GIVEN PROBLEM: Recast everything from the line containing "scientific name: Asclepias longifolia" down to the line containing "name author: (Steud.) Vasey" as a two-column CSV with the headers field and value, one row per line of the material. Put each field name and each value in its own quoted cell, with any line breaks replaced by spaces.

RECORDS TO USE:
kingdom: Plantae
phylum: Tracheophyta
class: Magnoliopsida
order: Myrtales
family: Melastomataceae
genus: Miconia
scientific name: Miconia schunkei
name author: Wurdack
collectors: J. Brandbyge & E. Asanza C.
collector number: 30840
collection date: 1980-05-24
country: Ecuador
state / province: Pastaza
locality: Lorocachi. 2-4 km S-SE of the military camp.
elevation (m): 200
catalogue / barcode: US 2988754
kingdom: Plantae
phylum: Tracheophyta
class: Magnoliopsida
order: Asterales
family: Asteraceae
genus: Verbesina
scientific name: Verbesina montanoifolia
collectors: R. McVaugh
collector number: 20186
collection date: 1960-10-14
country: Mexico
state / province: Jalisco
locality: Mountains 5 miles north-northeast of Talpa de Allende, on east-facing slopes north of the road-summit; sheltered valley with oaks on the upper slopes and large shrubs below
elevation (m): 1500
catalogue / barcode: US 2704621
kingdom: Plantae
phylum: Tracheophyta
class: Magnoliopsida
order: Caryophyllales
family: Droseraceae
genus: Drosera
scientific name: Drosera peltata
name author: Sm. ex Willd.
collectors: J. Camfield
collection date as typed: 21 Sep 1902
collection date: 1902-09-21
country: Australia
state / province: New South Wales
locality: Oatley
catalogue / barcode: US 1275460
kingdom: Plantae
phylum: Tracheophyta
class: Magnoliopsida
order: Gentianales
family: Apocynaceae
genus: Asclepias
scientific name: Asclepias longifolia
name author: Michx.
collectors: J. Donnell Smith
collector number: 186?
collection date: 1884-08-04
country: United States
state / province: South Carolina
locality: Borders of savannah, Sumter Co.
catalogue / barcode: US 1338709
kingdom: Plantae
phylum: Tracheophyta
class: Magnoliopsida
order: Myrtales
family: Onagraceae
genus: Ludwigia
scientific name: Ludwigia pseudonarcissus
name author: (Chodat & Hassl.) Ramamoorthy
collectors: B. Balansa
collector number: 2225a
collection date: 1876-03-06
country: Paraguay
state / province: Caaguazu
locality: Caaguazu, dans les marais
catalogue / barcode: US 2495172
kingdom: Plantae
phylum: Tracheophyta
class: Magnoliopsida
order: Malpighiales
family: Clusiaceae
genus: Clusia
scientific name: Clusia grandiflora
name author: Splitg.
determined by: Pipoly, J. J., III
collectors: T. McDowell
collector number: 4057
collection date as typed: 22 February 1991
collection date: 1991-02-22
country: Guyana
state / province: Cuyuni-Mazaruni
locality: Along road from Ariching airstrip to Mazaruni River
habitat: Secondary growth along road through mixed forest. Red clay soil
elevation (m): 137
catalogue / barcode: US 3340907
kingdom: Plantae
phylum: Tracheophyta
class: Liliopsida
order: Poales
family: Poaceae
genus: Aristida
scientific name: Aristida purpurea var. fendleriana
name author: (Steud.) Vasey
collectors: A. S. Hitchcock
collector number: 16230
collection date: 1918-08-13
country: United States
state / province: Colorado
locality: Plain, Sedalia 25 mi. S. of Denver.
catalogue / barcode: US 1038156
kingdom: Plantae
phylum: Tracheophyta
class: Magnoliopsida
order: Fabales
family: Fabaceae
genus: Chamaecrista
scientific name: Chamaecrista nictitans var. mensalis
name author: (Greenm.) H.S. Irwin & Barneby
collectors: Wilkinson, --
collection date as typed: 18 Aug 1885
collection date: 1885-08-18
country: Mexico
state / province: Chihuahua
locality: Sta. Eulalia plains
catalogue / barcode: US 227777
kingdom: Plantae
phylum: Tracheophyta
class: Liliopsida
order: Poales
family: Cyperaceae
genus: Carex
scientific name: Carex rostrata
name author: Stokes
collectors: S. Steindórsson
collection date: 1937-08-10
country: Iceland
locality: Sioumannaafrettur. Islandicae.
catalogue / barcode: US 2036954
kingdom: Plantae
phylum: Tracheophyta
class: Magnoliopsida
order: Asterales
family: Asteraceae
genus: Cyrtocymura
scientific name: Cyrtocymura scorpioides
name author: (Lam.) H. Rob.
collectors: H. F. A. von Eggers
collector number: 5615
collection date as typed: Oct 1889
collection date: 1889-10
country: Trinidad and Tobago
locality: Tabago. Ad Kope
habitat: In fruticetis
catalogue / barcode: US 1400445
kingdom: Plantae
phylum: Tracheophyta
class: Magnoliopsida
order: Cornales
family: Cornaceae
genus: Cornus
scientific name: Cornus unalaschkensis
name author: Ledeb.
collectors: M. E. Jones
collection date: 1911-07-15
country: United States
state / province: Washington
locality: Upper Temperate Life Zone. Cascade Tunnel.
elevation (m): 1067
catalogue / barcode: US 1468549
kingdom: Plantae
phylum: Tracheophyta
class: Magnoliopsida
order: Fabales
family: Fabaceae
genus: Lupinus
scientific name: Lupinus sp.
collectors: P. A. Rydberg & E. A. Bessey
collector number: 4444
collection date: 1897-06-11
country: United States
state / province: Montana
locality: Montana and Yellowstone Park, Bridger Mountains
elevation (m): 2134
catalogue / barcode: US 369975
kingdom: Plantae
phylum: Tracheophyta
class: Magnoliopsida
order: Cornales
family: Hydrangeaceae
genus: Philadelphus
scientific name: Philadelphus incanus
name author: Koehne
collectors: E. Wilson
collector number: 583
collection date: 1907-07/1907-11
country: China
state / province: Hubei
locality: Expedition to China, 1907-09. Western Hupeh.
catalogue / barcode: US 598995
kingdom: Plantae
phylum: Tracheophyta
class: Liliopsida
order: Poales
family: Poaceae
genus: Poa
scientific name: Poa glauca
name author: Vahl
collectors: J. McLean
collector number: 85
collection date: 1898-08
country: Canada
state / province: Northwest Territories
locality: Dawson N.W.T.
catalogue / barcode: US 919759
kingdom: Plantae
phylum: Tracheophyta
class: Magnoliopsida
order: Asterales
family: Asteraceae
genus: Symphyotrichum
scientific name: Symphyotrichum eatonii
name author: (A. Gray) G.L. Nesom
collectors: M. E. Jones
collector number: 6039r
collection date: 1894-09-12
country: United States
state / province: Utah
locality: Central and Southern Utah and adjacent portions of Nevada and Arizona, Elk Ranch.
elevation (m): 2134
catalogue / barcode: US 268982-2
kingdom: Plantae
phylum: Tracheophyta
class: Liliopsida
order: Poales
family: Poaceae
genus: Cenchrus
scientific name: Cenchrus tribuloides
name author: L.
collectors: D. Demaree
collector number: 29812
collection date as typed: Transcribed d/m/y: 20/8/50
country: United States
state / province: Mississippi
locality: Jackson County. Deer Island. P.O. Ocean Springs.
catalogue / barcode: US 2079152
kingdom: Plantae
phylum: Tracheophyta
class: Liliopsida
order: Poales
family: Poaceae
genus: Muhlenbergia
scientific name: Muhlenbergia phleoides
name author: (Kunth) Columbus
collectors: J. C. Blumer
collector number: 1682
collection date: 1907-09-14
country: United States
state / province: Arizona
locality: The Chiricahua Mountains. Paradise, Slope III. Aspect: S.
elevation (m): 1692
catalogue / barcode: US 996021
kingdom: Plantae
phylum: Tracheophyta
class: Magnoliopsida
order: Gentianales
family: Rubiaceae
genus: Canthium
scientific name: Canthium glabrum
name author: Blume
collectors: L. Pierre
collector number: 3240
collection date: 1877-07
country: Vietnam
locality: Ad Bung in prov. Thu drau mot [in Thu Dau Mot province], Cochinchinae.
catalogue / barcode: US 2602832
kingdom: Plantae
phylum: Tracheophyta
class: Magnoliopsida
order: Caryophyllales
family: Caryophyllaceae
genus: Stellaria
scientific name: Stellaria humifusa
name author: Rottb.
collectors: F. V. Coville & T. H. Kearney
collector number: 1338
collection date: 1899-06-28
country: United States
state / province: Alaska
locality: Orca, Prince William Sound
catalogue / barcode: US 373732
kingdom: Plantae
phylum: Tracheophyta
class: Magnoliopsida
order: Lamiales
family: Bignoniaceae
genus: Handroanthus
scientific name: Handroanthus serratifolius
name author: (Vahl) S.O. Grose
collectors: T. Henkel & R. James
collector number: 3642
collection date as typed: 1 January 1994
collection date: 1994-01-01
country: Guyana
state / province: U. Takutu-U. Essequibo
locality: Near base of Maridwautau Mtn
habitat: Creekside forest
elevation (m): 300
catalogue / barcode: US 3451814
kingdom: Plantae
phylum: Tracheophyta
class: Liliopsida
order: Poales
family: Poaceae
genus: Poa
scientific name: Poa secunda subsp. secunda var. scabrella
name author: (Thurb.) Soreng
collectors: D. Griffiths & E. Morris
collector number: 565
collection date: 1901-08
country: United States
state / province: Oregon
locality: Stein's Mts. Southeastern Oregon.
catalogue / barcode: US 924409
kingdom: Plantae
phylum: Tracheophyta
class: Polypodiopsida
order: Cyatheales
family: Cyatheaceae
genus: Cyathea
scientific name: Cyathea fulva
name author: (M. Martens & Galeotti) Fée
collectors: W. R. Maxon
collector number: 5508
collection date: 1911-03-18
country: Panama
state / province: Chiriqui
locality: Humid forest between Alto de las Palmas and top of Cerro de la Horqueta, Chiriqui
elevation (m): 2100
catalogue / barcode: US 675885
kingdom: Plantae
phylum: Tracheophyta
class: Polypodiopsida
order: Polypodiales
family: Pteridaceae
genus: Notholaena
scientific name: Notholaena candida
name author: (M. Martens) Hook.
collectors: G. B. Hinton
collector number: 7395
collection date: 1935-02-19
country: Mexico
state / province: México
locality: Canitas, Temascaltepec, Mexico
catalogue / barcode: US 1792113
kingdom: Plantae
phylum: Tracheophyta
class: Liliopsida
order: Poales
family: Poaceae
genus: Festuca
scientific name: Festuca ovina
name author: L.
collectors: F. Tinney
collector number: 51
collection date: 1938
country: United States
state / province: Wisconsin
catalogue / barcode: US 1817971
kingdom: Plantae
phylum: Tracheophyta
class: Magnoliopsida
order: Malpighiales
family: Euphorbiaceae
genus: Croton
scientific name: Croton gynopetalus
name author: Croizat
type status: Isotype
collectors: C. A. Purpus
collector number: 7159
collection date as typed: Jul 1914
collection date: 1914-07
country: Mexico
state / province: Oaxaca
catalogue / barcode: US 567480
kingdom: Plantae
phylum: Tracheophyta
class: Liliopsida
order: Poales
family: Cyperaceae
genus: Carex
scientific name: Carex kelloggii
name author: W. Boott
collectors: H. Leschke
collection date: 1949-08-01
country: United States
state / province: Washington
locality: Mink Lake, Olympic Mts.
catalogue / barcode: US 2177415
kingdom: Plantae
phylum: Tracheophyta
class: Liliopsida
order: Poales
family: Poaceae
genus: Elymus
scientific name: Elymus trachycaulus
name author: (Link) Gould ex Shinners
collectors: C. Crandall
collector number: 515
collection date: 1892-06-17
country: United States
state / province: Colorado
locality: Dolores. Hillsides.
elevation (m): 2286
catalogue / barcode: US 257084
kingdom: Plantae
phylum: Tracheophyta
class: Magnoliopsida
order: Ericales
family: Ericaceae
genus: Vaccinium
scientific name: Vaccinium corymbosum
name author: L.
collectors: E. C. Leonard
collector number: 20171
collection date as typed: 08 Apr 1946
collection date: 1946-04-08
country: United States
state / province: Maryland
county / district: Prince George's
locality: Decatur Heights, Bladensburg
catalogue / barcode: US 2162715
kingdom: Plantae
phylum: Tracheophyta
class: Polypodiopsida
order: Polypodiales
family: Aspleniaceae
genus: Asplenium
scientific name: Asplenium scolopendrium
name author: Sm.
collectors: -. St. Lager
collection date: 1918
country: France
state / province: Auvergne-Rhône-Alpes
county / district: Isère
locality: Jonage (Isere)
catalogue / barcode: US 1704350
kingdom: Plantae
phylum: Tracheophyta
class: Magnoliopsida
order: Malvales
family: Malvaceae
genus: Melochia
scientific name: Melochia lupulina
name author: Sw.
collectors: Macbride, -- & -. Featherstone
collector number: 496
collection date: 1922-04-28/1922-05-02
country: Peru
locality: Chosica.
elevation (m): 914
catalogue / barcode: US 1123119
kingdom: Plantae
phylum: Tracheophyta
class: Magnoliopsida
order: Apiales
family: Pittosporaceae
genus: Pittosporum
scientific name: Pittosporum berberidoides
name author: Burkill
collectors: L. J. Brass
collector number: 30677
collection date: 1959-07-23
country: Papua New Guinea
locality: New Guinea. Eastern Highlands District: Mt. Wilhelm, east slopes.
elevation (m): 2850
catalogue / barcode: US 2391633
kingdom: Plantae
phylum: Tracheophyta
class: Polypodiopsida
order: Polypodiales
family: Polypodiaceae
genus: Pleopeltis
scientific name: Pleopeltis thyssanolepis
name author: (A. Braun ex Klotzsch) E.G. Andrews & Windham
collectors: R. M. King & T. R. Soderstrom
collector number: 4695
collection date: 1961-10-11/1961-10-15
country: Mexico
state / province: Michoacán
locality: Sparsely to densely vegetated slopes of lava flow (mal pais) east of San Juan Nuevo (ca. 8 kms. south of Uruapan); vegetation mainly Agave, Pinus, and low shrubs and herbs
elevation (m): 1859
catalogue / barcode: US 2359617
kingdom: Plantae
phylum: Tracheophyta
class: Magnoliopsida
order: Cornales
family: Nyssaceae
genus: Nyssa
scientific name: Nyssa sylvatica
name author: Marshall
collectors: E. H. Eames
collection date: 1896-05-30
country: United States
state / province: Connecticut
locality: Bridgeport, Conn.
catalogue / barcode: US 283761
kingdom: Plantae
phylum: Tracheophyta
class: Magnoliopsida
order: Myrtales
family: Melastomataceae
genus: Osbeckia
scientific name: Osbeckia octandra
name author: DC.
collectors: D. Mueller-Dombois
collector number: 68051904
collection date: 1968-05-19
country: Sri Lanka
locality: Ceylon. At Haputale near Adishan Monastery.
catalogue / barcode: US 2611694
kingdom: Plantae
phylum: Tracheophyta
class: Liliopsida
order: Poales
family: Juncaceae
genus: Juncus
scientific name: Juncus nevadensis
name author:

ANSWER TO THE EXERCISE:
field,value
"scientific name:","Asclepias longifolia"
"name author:","Michx."
"collectors:","J. Donnell Smith"
"collector number:","186?"
"collection date:","1884-08-04"
"country:","United States"
"state / province:","South Carolina"
"locality:","Borders of savannah, Sumter Co."
"catalogue / barcode:","US 1338709"
"kingdom:","Plantae"
"phylum:","Tracheophyta"
"class:","Magnoliopsida"
"order:","Myrtales"
"family:","Onagraceae"
"genus:","Ludwigia"
"scientific name:","Ludwigia pseudonarcissus"
"name author:","(Chodat & Hassl.) Ramamoorthy"
"collectors:","B. Balansa"
"collector number:","2225a"
"collection date:","1876-03-06"
"country:","Paraguay"
"state / province:","Caaguazu"
"locality:","Caaguazu, dans les marais"
"catalogue / barcode:","US 2495172"
"kingdom:","Plantae"
"phylum:","Tracheophyta"
"class:","Magnoliopsida"
"order:","Malpighiales"
"family:","Clusiaceae"
"genus:","Clusia"
"scientific name:","Clusia grandiflora"
"name author:","Splitg."
"determined by:","Pipoly, J. J., III"
"collectors:","T. McDowell"
"collector number:","4057"
"collection date as typed:","22 February 1991"
"collection date:","1991-02-22"
"country:","Guyana"
"state / province:","Cuyuni-Mazaruni"
"locality:","Along road from Ariching airstrip to Mazaruni River"
"habitat:","Secondary growth along road through mixed forest. Red clay soil"
"elevation (m):","137"
"catalogue / barcode:","US 3340907"
"kingdom:","Plantae"
"phylum:","Tracheophyta"
"class:","Liliopsida"
"order:","Poales"
"family:","Poaceae"
"genus:","Aristida"
"scientific name:","Aristida purpurea var. fendleriana"
"name author:","(Steud.) Vasey"